Eighteen years later, an upstart builder with fabulous political connections in Maharashtra, the country’s largest real estate market, is in the news for borrowing half the deposit of Punjab & Maharashtra Cooperative Bank (PMCB) — another large multi-state urban cooperative bank (UCB) like Madhavpura. Wheels within wheels, the chairman of PMCB happens to be the founder of the realty group.
Why has so little changed in so many years? The auditors were fooled, the Reserve Bank of India (RBI) was blindsided, and the government was oblivious to the flagrant violation of rules by directors who focused on cutting sweetheart deals and getting themselves re-elected. It’s a bank that gave guarantees, issued letters of credit (LCs) and holds deposits of credit societies and smaller banks.
Banks of all kinds have been hit by frauds — tony high-street banks, stodgy State-owned monoliths, old community lenders as well as UCBs. But the UCBs are the odd man out. They are nobody’s child. In eight out of 10 cases, households and shopkeepers — attracted by higher returns and friendly staff — lose money when a UCB fails.
Depositors of private sector banks, which have been as dodgy as PMCBs, were hurt when these banks faced sudden death. As the high priest in shotgun weddings, RBI force-merged insolvent private banks with PSU banks. Shareholders of such private banks lost out, but depositors were protected.
It’s a different story for UCBs. Hopes of depositors slowly die in the course of a tardy liquidation process; even extracting a lakh guaranteed under deposit insurance is difficult. As the story fades, RBI and the State leave depositors to their fate. After all, the UCB deposit base is just 4% of the deposits of scheduled commercial banks.
Heart-rending WhatsApp videos of depositors waiting outside PMCB branches is a grim reminder of the regulatory twilight zone in which these banks operate. Though RBI regulates the banking functions, a system of ‘dual regulation’ requires RBI to approach the State to sack the CEO or chairman of a troubled UCB.
But a homemaker who salts away her savings into a UCB is clueless about the pitfalls of dual regulation. It may never cross her mind that the State and the regulator can distance themselves if the bank fails. For her, a bank is a bank is a bank. She is driven by higher returns on her deposits.
Similarly, a swindler snoops around for a weak link in the financial system. Sadly, they may both step into a shoddy UCB. And while fraudsters will laugh their way to another bank, many depositors may never recover from the shock after their trust is shattered.
As higher rates attract more deposits, UCBs comes under pressure to lend to high-risk borrowers. Unless a UCB has a strong board, a skilled CEO and a credible credit committee, it will either face business failure or land in the hands of scamsters. The regulator and the government must sense it.
The PMCB fiasco throws up basic questions: shouldn’t the same rules apply to all entities accepting deposit and functioning as a bank? Should some banks go down because they are too small, and pose no systemic risk?

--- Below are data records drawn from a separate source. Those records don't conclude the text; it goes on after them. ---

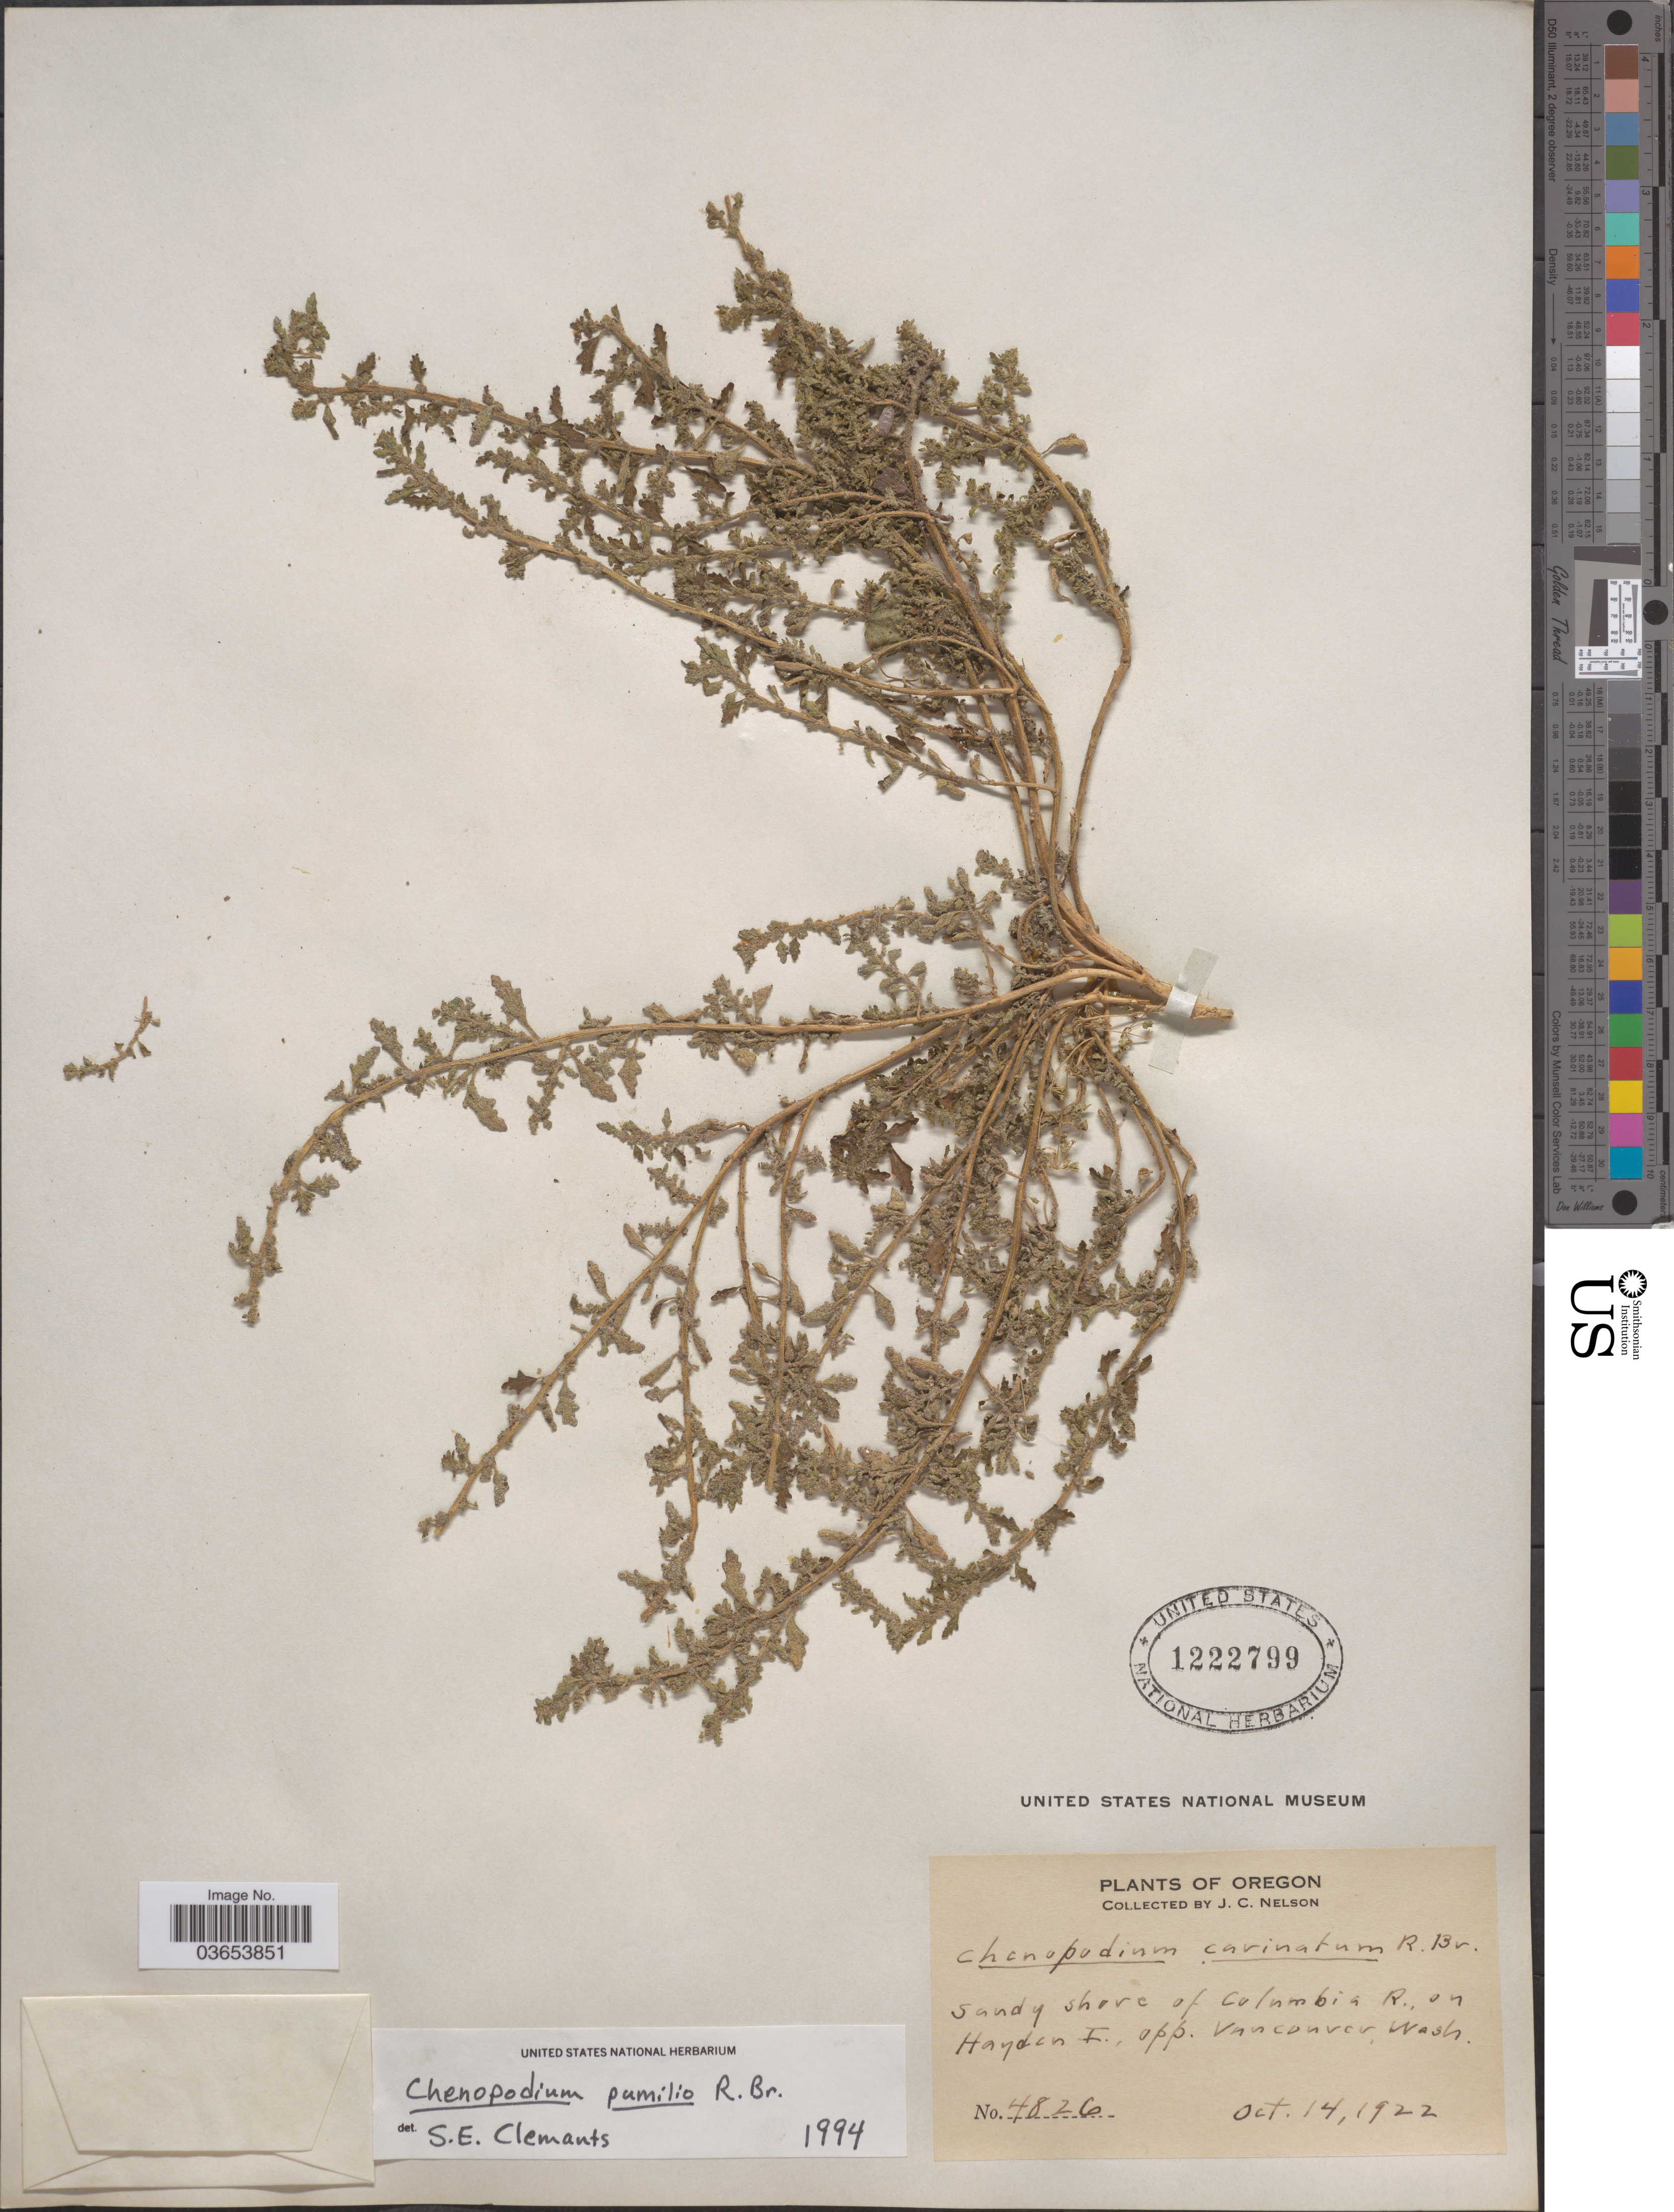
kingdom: Plantae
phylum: Tracheophyta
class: Magnoliopsida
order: Caryophyllales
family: Amaranthaceae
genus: Chenopodium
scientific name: Chenopodium pumilio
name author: R. Br.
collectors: J. C. Nelson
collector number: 4826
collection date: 1922-10-14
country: United States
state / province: Oregon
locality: Sandy shore of Columbia R., on Hayden I., opp. Vancouver, Wash.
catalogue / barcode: US 1222799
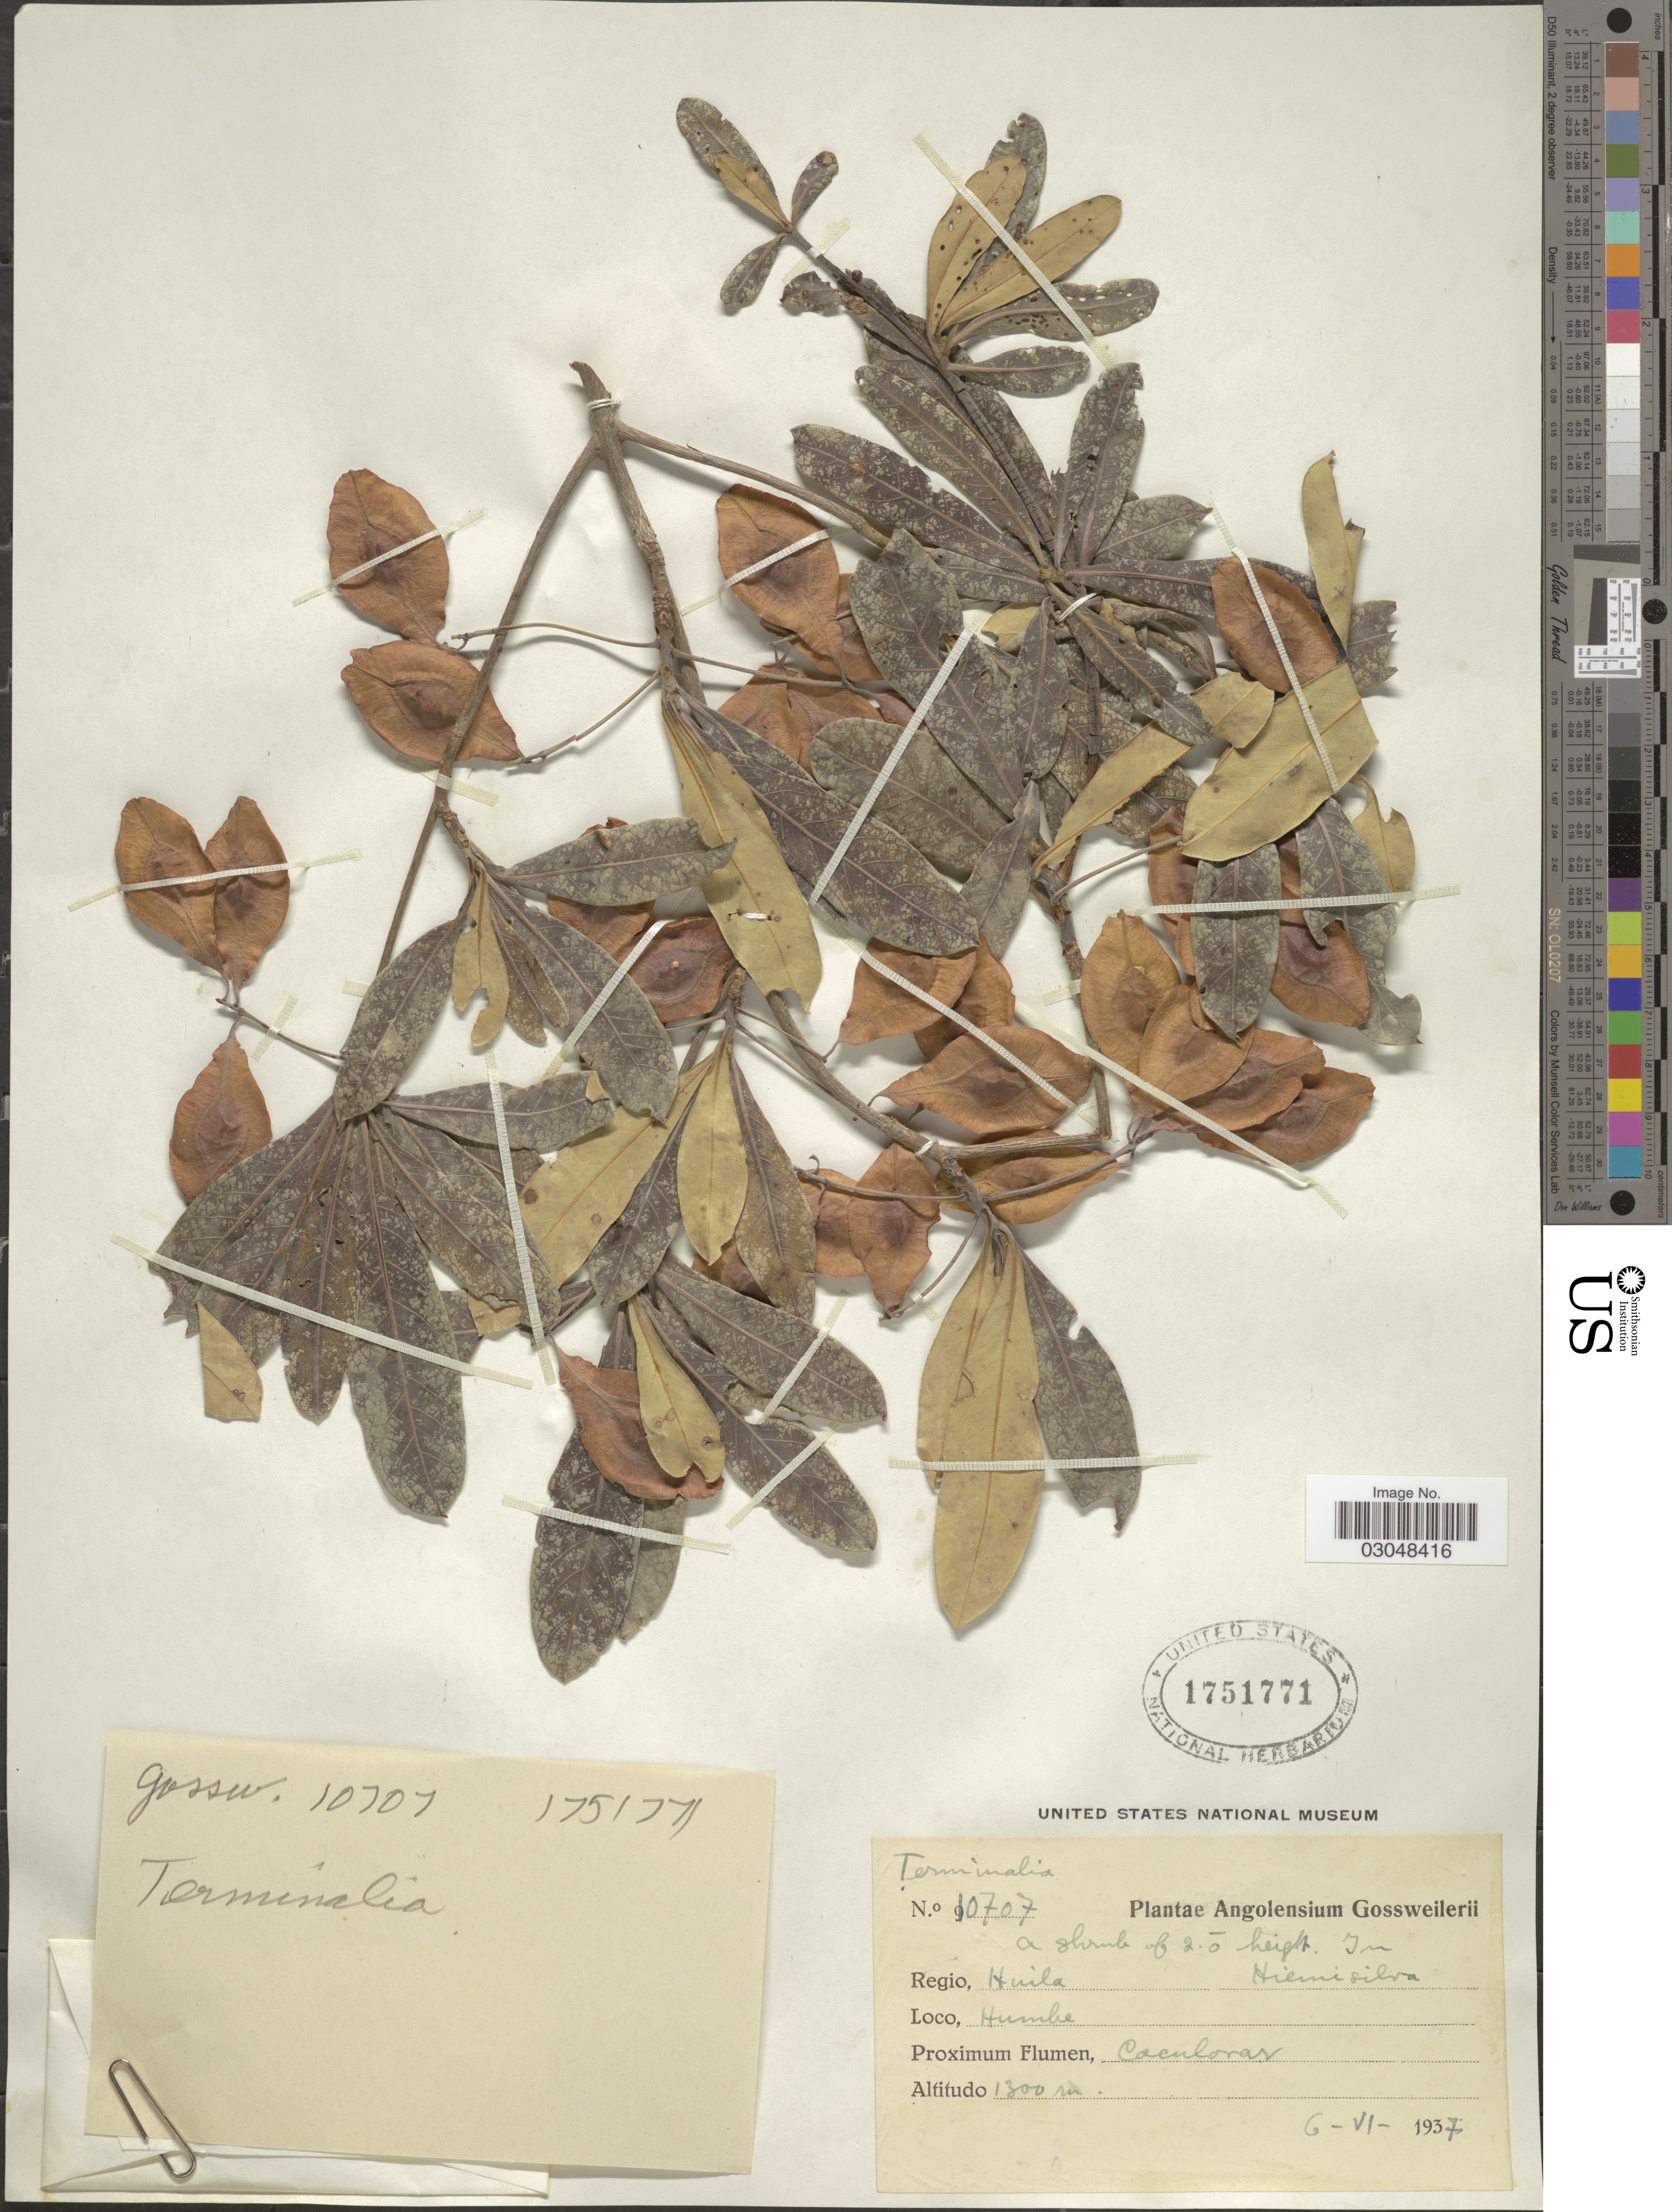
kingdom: Plantae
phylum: Tracheophyta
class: Magnoliopsida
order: Myrtales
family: Combretaceae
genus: Terminalia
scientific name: Terminalia sp.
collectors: -. Gossweiler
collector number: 10707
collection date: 1937-06-06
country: Angola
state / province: Huila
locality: Humbe. Caculuvar.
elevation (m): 1300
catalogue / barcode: US 1751771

Should the State turn a blind eye because the number of people hurt is not large enough to make a difference in the next election?
Can RBI get away with a ‘tick box’-style annual inspection where aspects like concentration of loans to a high-risk sector like real estate, and multiple loans to thinly capitalised outfits escape its radar? If RBI lacks the manpower to inspect 1,500 UCBs, it should hire more hands.
Countless autorickshaws and taxis in Mumbai still carry a sticker that says ‘Hypothecated to ABC cooperative bank’. While it’s a testimony how UCBs touch the lives of those ignored by big banks, many UCBs have drifted from the principles of ‘cooperative’ movement. The PMCB debacle will further question their role and motive.
It’s time for them to transform or merge. One of the cable news videos last week showed a lady, with all her savings sunk in PMCB, asking the reporter, “If the government is after black money, why did it block ours?” A question to which the State, RBI and cooperative banks, along with all their political patrons, will have no answer.
Views expressed by the author are his own.